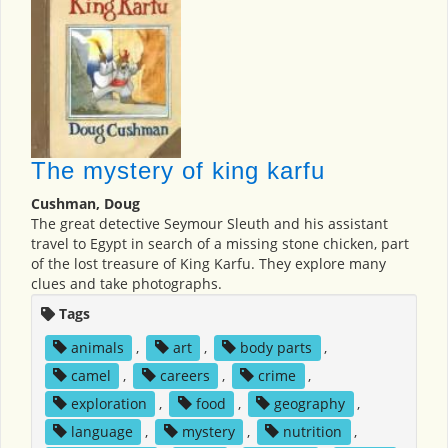
The mystery of king karfu
Cushman, Doug
The great detective Seymour Sleuth and his assistant
travel to Egypt in search of a missing stone chicken, part
of the lost treasure of King Karfu. They explore many
clues and take photographs.
Tags
animals
,
art
,
body parts
,
camel
,
careers
,
crime
,
exploration
,
food
,
geography
,
language
,
mystery
,
nutrition
,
----------
> **Task objective**
Give back every entry verbatim. No pictures belong in the copy.

> **Exercise output**
The mystery of king karfu
Cushman, Doug
The great detective Seymour Sleuth and his assistant
travel to Egypt in search of a missing stone chicken, part
of the lost treasure of King Karfu. They explore many
clues and take photographs.
Tags
animals
,
art
,
body parts
,
camel
,
careers
,
crime
,
exploration
,
food
,
geography
,
language
,
mystery
,
nutrition
,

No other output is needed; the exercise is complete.